# EXERCISE OBJECTIVE:
Please copy every line of the records below word for word, changing nothing.

____ RECORDS TO USE

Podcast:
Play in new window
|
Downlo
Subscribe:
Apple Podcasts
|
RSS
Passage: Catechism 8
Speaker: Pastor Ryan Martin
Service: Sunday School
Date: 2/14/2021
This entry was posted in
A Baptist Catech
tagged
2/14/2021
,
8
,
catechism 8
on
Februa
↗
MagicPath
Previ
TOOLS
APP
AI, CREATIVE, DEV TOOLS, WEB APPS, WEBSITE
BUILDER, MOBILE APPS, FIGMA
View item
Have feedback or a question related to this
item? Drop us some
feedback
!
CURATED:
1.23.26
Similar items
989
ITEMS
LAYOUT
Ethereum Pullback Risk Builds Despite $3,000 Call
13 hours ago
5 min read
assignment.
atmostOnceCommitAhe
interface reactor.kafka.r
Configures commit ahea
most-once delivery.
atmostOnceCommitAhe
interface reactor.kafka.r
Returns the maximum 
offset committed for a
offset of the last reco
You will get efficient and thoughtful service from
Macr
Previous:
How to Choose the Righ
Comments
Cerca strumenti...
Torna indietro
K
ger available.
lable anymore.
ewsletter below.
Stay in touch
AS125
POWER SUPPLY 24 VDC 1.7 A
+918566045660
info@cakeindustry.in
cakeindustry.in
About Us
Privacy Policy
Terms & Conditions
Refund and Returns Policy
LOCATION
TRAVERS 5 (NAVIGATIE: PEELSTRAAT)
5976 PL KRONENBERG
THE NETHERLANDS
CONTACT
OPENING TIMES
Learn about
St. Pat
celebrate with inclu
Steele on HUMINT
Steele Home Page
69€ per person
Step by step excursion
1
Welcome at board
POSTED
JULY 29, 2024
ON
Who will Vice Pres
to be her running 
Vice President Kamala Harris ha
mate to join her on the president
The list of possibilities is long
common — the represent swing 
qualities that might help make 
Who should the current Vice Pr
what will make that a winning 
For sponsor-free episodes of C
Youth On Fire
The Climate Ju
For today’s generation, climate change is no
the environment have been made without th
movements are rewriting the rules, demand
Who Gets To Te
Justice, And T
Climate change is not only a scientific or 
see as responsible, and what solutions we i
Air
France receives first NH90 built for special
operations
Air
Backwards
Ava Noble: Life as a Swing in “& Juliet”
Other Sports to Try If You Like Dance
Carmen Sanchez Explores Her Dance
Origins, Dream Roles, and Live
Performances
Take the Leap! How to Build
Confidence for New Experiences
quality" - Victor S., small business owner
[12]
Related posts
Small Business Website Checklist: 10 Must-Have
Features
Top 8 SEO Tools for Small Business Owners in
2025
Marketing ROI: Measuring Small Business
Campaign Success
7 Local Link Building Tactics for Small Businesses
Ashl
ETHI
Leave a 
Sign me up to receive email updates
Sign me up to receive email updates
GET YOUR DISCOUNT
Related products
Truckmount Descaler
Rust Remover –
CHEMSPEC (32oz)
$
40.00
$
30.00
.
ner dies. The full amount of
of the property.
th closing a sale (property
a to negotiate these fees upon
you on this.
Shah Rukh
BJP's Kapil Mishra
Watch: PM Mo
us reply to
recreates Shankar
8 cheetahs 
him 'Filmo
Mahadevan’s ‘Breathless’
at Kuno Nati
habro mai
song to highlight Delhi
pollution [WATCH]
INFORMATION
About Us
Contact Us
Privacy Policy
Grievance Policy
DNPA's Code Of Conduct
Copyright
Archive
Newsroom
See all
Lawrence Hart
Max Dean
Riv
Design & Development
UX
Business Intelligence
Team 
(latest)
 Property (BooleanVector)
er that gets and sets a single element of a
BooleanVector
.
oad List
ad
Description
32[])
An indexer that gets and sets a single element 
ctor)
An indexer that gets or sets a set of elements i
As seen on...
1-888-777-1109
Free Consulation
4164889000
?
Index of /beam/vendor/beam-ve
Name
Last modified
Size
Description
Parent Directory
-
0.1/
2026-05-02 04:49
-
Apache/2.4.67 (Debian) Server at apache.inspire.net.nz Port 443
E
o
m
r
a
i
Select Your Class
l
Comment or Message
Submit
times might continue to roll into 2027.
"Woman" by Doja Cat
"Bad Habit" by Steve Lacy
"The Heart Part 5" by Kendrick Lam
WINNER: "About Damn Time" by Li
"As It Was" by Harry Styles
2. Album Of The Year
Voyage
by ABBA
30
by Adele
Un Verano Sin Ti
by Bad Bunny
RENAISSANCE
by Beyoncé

________

# YOUR RESPONSE:
Podcast:
Play in new window
|
Downlo
Subscribe:
Apple Podcasts
|
RSS
Passage: Catechism 8
Speaker: Pastor Ryan Martin
Service: Sunday School
Date: 2/14/2021
This entry was posted in
A Baptist Catech
tagged
2/14/2021
,
8
,
catechism 8
on
Februa
↗
MagicPath
Previ
TOOLS
APP
AI, CREATIVE, DEV TOOLS, WEB APPS, WEBSITE
BUILDER, MOBILE APPS, FIGMA
View item
Have feedback or a question related to this
item? Drop us some
feedback
!
CURATED:
1.23.26
Similar items
989
ITEMS
LAYOUT
Ethereum Pullback Risk Builds Despite $3,000 Call
13 hours ago
5 min read
assignment.
atmostOnceCommitAhe
interface reactor.kafka.r
Configures commit ahea
most-once delivery.
atmostOnceCommitAhe
interface reactor.kafka.r
Returns the maximum 
offset committed for a
offset of the last reco
You will get efficient and thoughtful service from
Macr
Previous:
How to Choose the Righ
Comments
Cerca strumenti...
Torna indietro
K
ger available.
lable anymore.
ewsletter below.
Stay in touch
AS125
POWER SUPPLY 24 VDC 1.7 A
+918566045660
info@cakeindustry.in
cakeindustry.in
About Us
Privacy Policy
Terms & Conditions
Refund and Returns Policy
LOCATION
TRAVERS 5 (NAVIGATIE: PEELSTRAAT)
5976 PL KRONENBERG
THE NETHERLANDS
CONTACT
OPENING TIMES
Learn about
St. Pat
celebrate with inclu
Steele on HUMINT
Steele Home Page
69€ per person
Step by step excursion
1
Welcome at board
POSTED
JULY 29, 2024
ON
Who will Vice Pres
to be her running 
Vice President Kamala Harris ha
mate to join her on the president
The list of possibilities is long
common — the represent swing 
qualities that might help make 
Who should the current Vice Pr
what will make that a winning 
For sponsor-free episodes of C
Youth On Fire
The Climate Ju
For today’s generation, climate change is no
the environment have been made without th
movements are rewriting the rules, demand
Who Gets To Te
Justice, And T
Climate change is not only a scientific or 
see as responsible, and what solutions we i
Air
France receives first NH90 built for special
operations
Air
Backwards
Ava Noble: Life as a Swing in “& Juliet”
Other Sports to Try If You Like Dance
Carmen Sanchez Explores Her Dance
Origins, Dream Roles, and Live
Performances
Take the Leap! How to Build
Confidence for New Experiences
quality" - Victor S., small business owner
[12]
Related posts
Small Business Website Checklist: 10 Must-Have
Features
Top 8 SEO Tools for Small Business Owners in
2025
Marketing ROI: Measuring Small Business
Campaign Success
7 Local Link Building Tactics for Small Businesses
Ashl
ETHI
Leave a 
Sign me up to receive email updates
Sign me up to receive email updates
GET YOUR DISCOUNT
Related products
Truckmount Descaler
Rust Remover –
CHEMSPEC (32oz)
$
40.00
$
30.00
.
ner dies. The full amount of
of the property.
th closing a sale (property
a to negotiate these fees upon
you on this.
Shah Rukh
BJP's Kapil Mishra
Watch: PM Mo
us reply to
recreates Shankar
8 cheetahs 
him 'Filmo
Mahadevan’s ‘Breathless’
at Kuno Nati
habro mai
song to highlight Delhi
pollution [WATCH]
INFORMATION
About Us
Contact Us
Privacy Policy
Grievance Policy
DNPA's Code Of Conduct
Copyright
Archive
Newsroom
See all
Lawrence Hart
Max Dean
Riv
Design & Development
UX
Business Intelligence
Team 
(latest)
 Property (BooleanVector)
er that gets and sets a single element of a
BooleanVector
.
oad List
ad
Description
32[])
An indexer that gets and sets a single element 
ctor)
An indexer that gets or sets a set of elements i
As seen on...
1-888-777-1109
Free Consulation
4164889000
?
Index of /beam/vendor/beam-ve
Name
Last modified
Size
Description
Parent Directory
-
0.1/
2026-05-02 04:49
-
Apache/2.4.67 (Debian) Server at apache.inspire.net.nz Port 443
E
o
m
r
a
i
Select Your Class
l
Comment or Message
Submit
times might continue to roll into 2027.
"Woman" by Doja Cat
"Bad Habit" by Steve Lacy
"The Heart Part 5" by Kendrick Lam
WINNER: "About Damn Time" by Li
"As It Was" by Harry Styles
2. Album Of The Year
Voyage
by ABBA
30
by Adele
Un Verano Sin Ti
by Bad Bunny
RENAISSANCE
by Beyoncé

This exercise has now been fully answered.